- Interactive map of the Clipp Center area

General information
- Location: 11th Avenue corner 39th Street, Bonifacio Global City, Taguig City, Philippines
- Coordinates: 14°33′33″N 121°03′22″E﻿ / ﻿14.55912°N 121.05600°E

Technical details
- Floor count: 12
- Floor area: 8,500 square meters (91,000 sq ft)

Design and construction
- Developer: Clipp Machenson's Holdings Inc.

= Clipp Center =

Building in Taguig, Philippines

Clipp Center is a 12-story mixed-use Class B building located at 11th Avenue corner 39th Street, Bonifacio Global City, Taguig City.

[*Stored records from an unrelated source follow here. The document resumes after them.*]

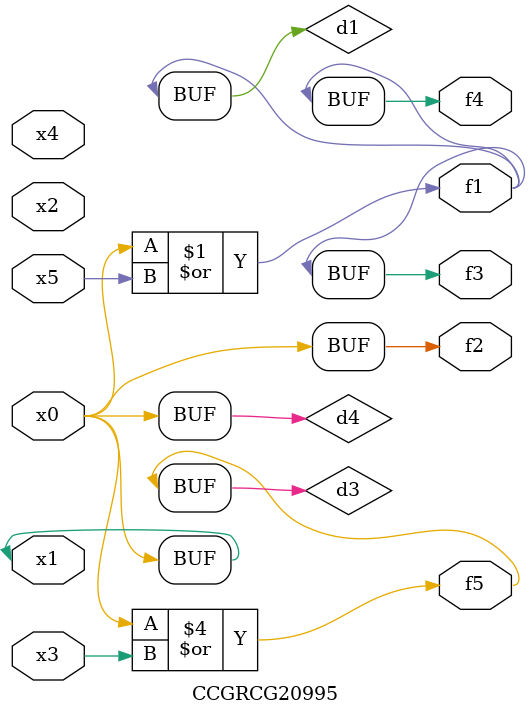
<source format=v>
module CCGRCG20995(
	input x0, x1, x2, x3, x4, x5,
	output f1, f2, f3, f4, f5
);

	wire d1, d2, d3, d4;

	or (d1, x0, x5);
	xnor (d2, x1, x4);
	or (d3, x0, x3);
	buf (d4, x0, x1);
	assign f1 = d1;
	assign f2 = d4;
	assign f3 = d1;
	assign f4 = d1;
	assign f5 = d3;
endmodule

</source>
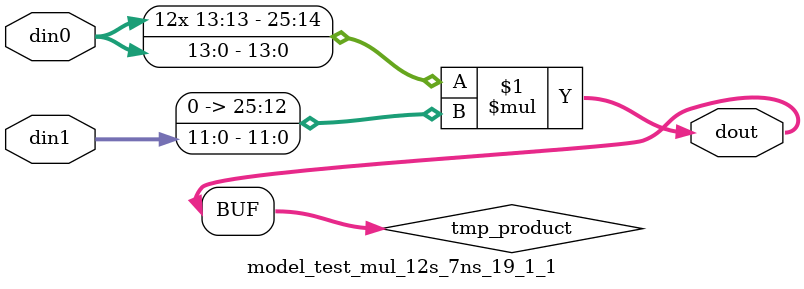
<source format=v>

`timescale 1 ns / 1 ps

  module model_test_mul_12s_7ns_19_1_1(din0, din1, dout);
parameter ID = 1;
parameter NUM_STAGE = 0;
parameter din0_WIDTH = 14;
parameter din1_WIDTH = 12;
parameter dout_WIDTH = 26;

input [din0_WIDTH - 1 : 0] din0; 
input [din1_WIDTH - 1 : 0] din1; 
output [dout_WIDTH - 1 : 0] dout;

wire signed [dout_WIDTH - 1 : 0] tmp_product;












assign tmp_product = $signed(din0) * $signed({1'b0, din1});









assign dout = tmp_product;







endmodule

</source>
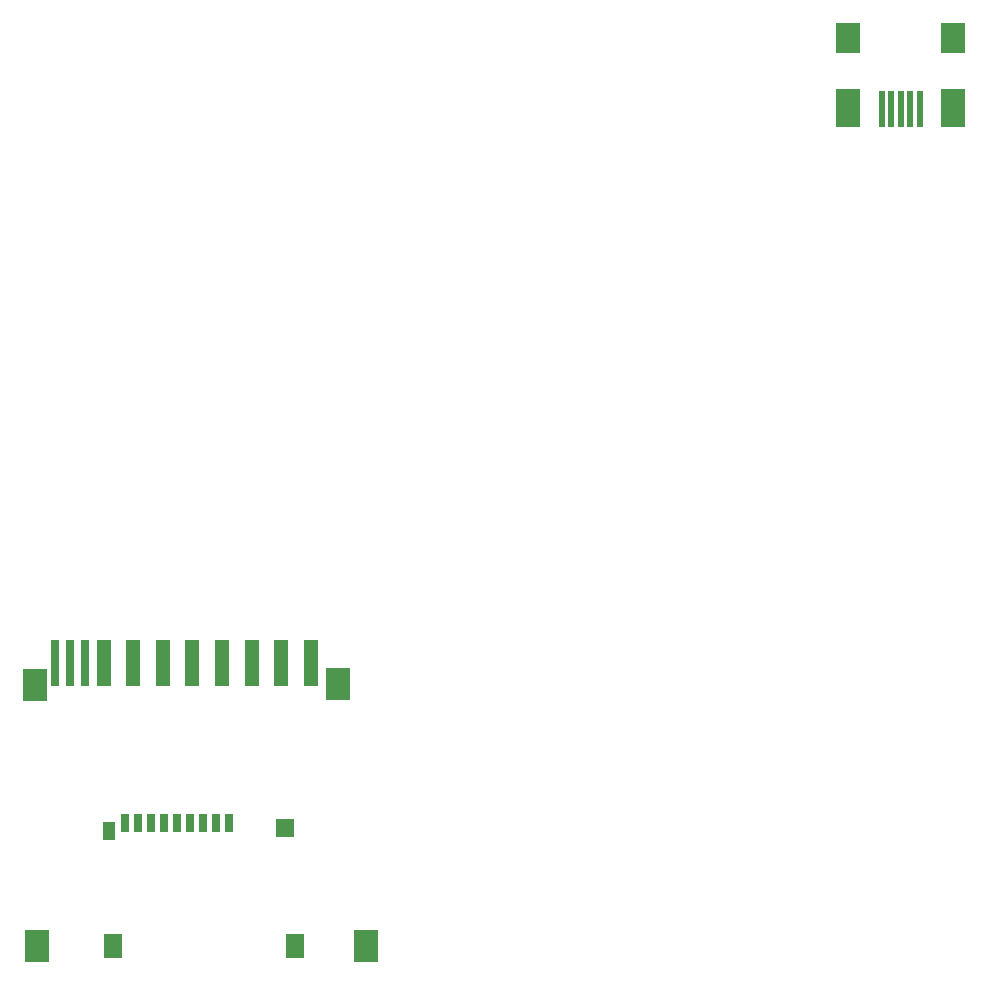
<source format=gtp>
G04 EAGLE Gerber RS-274X export*
G75*
%MOMM*%
%FSLAX34Y34*%
%LPD*%
%INTop Paste*%
%IPPOS*%
%AMOC8*
5,1,8,0,0,1.08239X$1,22.5*%
G01*
%ADD10R,2.000000X2.800000*%
%ADD11R,0.700000X4.000000*%
%ADD12R,1.200000X4.000000*%
%ADD13R,2.000000X2.500000*%
%ADD14R,2.000000X3.300000*%
%ADD15R,0.500000X3.100000*%
%ADD16R,0.762000X1.524000*%
%ADD17R,1.016000X1.524000*%
%ADD18R,1.524000X2.032000*%
%ADD19R,1.524000X1.524000*%


D10*
X90600Y23300D03*
X369600Y23300D03*
X89600Y244000D03*
D11*
X106600Y263000D03*
X131600Y263000D03*
D12*
X147600Y263000D03*
X172600Y263000D03*
X197600Y263000D03*
X272600Y263000D03*
X222600Y263000D03*
X297600Y263000D03*
X247600Y263000D03*
X322600Y263000D03*
D11*
X118600Y263000D03*
D10*
X345600Y245000D03*
D13*
X777825Y792000D03*
X866825Y792000D03*
D14*
X777825Y733000D03*
X866825Y733000D03*
D15*
X838325Y732000D03*
X830325Y732000D03*
X822325Y732000D03*
X814325Y732000D03*
X806325Y732000D03*
D16*
X253550Y127000D03*
X242550Y127000D03*
X231550Y127000D03*
X220550Y127000D03*
X209550Y127000D03*
X198550Y127000D03*
X187550Y127000D03*
X176550Y127000D03*
X165550Y127000D03*
D17*
X152090Y121000D03*
D18*
X155550Y23270D03*
D19*
X301360Y123080D03*
D18*
X309550Y23270D03*
M02*

</source>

An office/commercial type of property, Clipp Center is known for its design, which serves as an antithesis to the typical office building design. The building started construction in May 2011 and has a gross floor area of approximately 8,500 sq.m. It was developed by Clipp Machenson's Holdings Inc., a company owned by Pablito Calma and its design was done by Eduardo Calma. Clipp Center is currently managed by Jones Lang LaSalle and was previously managed by KMC MAG Group, an international associate of Savills.

==Design and features==
Clipp Center, with a height of 57.80 m, is quite short compared to most of its neighboring structures. Unlike other buildings that uses the usual glass material, Clipp Center has a metal cladding added to the facade. It also has operable awning windows to allow natural ventilation.

==Establishments==
Clipp Centre is also known as the home of Vask, a restaurant specializing in traditional Basque cuisine, located on the 5th floor.